Un significativo indizio sulle loro reali intenzioni ce lo offre la vicenda del gasdotto transadriatico. L’opposizione pentastellata a quel gasdotto non è dettata da preoccupazioni ecologiche. Abbiamo bisogno di quel gasdotto anche per procedere alla chiusura, ipotizzata per il 2025 dall’ex ministro Calenda, delle inquinanti centrali a carbone. Ci si oppone al gasdotto transadriatico solo perché esso non fa arrivare in Italia gas dalla Russia, ma dall’Azerbaigian, che, con questa grossa fornitura all’Europa, potrebbe rendersi più autonomo da Mosca ed entrare nell’orbita geopolitica dell’UE. La mancata realizzazione del gasdotto transadriatico potrebbe essere il primo successo della nuova Campagna d’Italia lanciata, tramite Lega e M5S, da alcune potenze straniere (la Russia e, in minor misura, la Gran Bretagna) per disintegrare l’Unione europea.

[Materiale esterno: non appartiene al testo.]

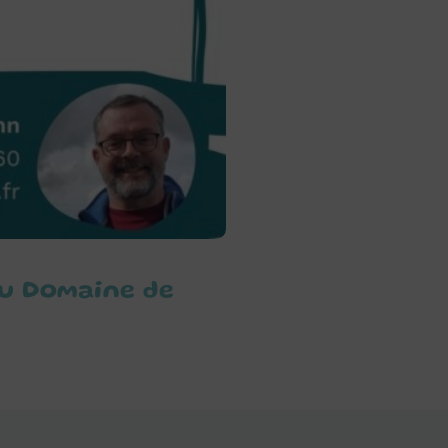
au Domaine de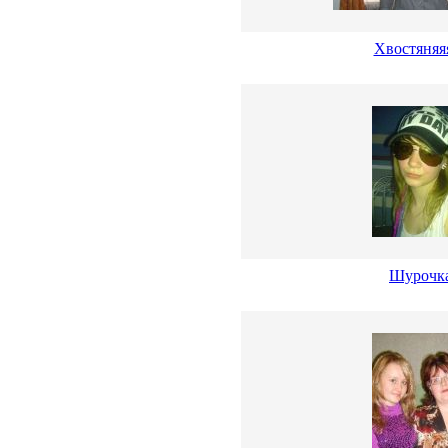
Хвостяняяя
Шурочк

E’ bene comprendere fino in fondo gli interessi in ballo e gli obiettivi dei giocatori in campo, perché siamo e saremo sempre più chiamati a scegliere tra due modelli di società: continuare ad essere una democrazia occidentale con un sistema economico solido, stabile e aperto, o diventare una società chiusa, autarchica, retta da meccanismi autoritari e con un’economia fragile ed esposta alle ondate speculative. Il primo modello è l’opzione strategica di chi si oppone al governo gialloverde; il secondo modello è il destino che attende l’Italia, se l’apparentemente anomala alleanza gialloverde durerà a lungo.

Commenti all'articolo

  • Di Rocco Di Rella (---.---.---.104) 20 giugno 2018 18:11
    Rocco Di Rella
    RETTIFICO IL PERIODO: "Per queste ragioni, suonano sempre più stonate le generiche accuse contro la casta politica, sia perché stanno diventando autentici inni ad un pericoloso ed autoritario antiparlamentarismo, sia perché sono lanciate da partiti contrari all’abolizione di alcuni pezzi della stessa casta come il Senato, le Province e il CNEL". ANDAVA PIU’ CORRETTAMENTE SCRITTO COSI’: "Per queste ragioni, suonano sempre più stonate le generiche accuse contro la casta politica. Tali accuse non stanno solo diventando autentici inni ad un pericoloso ed autoritario antiparlamentarismo, ma sono anche paradossalmente lanciate da partiti (M5S e Lega) contrari all’abolizione di alcuni pezzi della casta come il Senato, le Province e il CNEL".